7. I Believe – REM When: always
They might be the last truly great American group.
REM never apologised for being artists, for trying to marry head and heart, for refusing to follow pop culture’s relentless march to the intellectual bottom. They were a properly kick ass rock ‘n roll band. They maybe had the best front man in rock in the 80s/90s. Who was also a poet. They believed in things and spoke about them. They campaigned for Amnesty. They appeared on Sesame Street. Michael Stipe. Peter Buck. Mike Mills. Bill Berry. They took it very seriously but laughed at themselves along the way.
There will be a small handful of bands, singers, and artists on this list where I could pick from any of a dozen songs. REM are one of them. The breathless smile-in-the-face-of-the-apocalypse-stream-of-consciousness “It’s The End Of The World (And I Feel Fine)” is worth a place purely for the “time I spent some time alone” harmonies at its close. In stark contrast I could also easily argue the case for “Everybody Hurts”, possibly the purest, most redemptive expression of the universality of human pain committed to record. The straight ahead beauty of “Nightswimming”, the Byrdsian jangle of “Driver 8”, the sheer fun of “Stand”, the chilling darkness of “Country Feedback”… That’s without even mentioning “Losing My Religion”, “Turn You Inside Out”, “World Leader Pretend”, “Talk About The Passion”, “Fall On Me”, “These Days”… A ridiculous embarrassment of riches from which I decided to pick one.
“I Believe” sits eight songs in to 1986’s “Lifes Rich Pageant”, the missing apostrophe apparently deliberate, and for me, shoddy grammar aside, it’s their finest album. For today at least. Ask me tomorrow and it’ll be “Automatic For The People”. Or “Murmur”. And I’ll always carry a torch for “Green” which was my start point with the band. You get the idea.
The song is almost a manifesto, a concise treatise on how to live; it calls to mind Stipe imparting advice to a younger version of himself (tellingly an earlier attempt at the song was entitled “When I Was Young” but failed to make it on to “Fables Of The Reconstruction”, the preceding album).
Lyrically, like many of his songs, it veers from the oblique – the shamanistic imagery, all coyotes, rattlesnakes and fever – to the more explicit and direct. All of it wrapped up in twisting, riddling lines that challenge the listener – both the listener in the song and us, the listeners to the song – to reflect on what’s important in life:
Explain the change, the difference between what you want and what you need, there’s the key
Your adventure for today, what do you do between the horns of the day ?

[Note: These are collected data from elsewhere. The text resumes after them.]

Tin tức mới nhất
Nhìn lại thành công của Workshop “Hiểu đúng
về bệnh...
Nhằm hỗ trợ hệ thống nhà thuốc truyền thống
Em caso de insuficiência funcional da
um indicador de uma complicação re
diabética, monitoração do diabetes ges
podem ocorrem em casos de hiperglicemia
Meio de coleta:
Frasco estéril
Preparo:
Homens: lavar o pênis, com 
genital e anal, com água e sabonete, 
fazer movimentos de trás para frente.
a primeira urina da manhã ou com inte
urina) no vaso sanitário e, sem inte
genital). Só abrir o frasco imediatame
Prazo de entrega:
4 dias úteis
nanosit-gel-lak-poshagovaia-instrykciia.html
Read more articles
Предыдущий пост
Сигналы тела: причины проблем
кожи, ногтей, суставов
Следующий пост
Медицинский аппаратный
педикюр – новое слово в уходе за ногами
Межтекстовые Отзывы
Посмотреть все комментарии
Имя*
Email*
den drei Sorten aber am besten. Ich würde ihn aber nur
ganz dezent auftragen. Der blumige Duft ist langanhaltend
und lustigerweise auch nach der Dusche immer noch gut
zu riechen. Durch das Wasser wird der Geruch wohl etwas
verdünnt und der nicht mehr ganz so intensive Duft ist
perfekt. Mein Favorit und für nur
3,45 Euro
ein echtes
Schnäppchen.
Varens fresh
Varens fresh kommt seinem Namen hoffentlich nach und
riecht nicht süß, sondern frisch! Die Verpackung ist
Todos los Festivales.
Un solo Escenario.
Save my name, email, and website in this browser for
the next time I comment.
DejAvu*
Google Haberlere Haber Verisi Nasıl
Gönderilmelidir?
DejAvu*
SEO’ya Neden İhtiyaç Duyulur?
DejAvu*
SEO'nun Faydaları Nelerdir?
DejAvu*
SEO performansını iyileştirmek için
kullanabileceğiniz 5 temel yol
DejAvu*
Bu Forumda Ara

There’s frequent allusions to marking a period of shaking off younger, foolish ways and embracing change – the man that was “spirited, a rattlesnake” giving way to someone for whom “change is what I believe in”. There’s arguably a read of the song that’s about a rejection of religion – first line’s “young and full of grace” – but it’s not imagery that’s revisited and I think it’s less about casting off something specific, rather a general process of sifting all of the truths inherited in your youth and figuring out which ones you’re going to choose to make a part of yourself. Stipe’s gently playful in his role as the advice giving narrator – co-opting and teasing with exactly the kinds of platitude (“give and take”, “practice makes perfect”, “think of others”) that are frequently passed down as wisdom from adults to children. My favourite section sums this up in a wonderful articulation of life as an evolving process, never fixed, never done (until, ultimately, of course it’s done):
Trust in your calling, make sure your calling’s true
Think of others, the others think of you
Silly rule, golden words make practice, practice makes perfect
Perfect is a fault, and fault lines change
Musically the song’s playful too. The studio version kicks off with a down-home, rootsy banjo that gives way to Buck’s chiming Rickenbacker – a conscious nod to the lyrical themes, taking the threads of the old and weaving them in to something new. Then it just throttles forwards, a bundle of momentum and energy, running helter skelter through the first verse, building to the kick into the chorus. It is impossible to not feel lifted up by this song. On a good day it will make you believe you can do anything. On a bad day it will make you leap around the house grinning like a loon. Either outcome is pretty good I reckon.
The version on the video above is from Tourfilm, the 1990 document of the “Green” world tour. It doesn’t open with the banjo but I particularly love it for showing off the many facets of Stipe – the poet, the incredible singer, the performer. He’s just utterly mesmerising, holding the crowd through a straight poetry recital, an acapella verse, before tearing off his jacket and ripping into the song. He veers from exposed and vulnerable to defiant and bold, always true to himself, fierce in his declamation. Incredible. The band aren’t too shabby either.
Given that my read of the song is fundamentally about embracing change, working through what’s important, and being comfortable in asserting your own identity it’s not difficult to understand why I picked it. Stipe was 26 when he wrote this and I guess that’s a natural point to work through what’s left over from childhood and adolescence and piece your self together. I’m not 26 anymore but there seems no harm in continuing the process.
As the song says: “fault lines change”.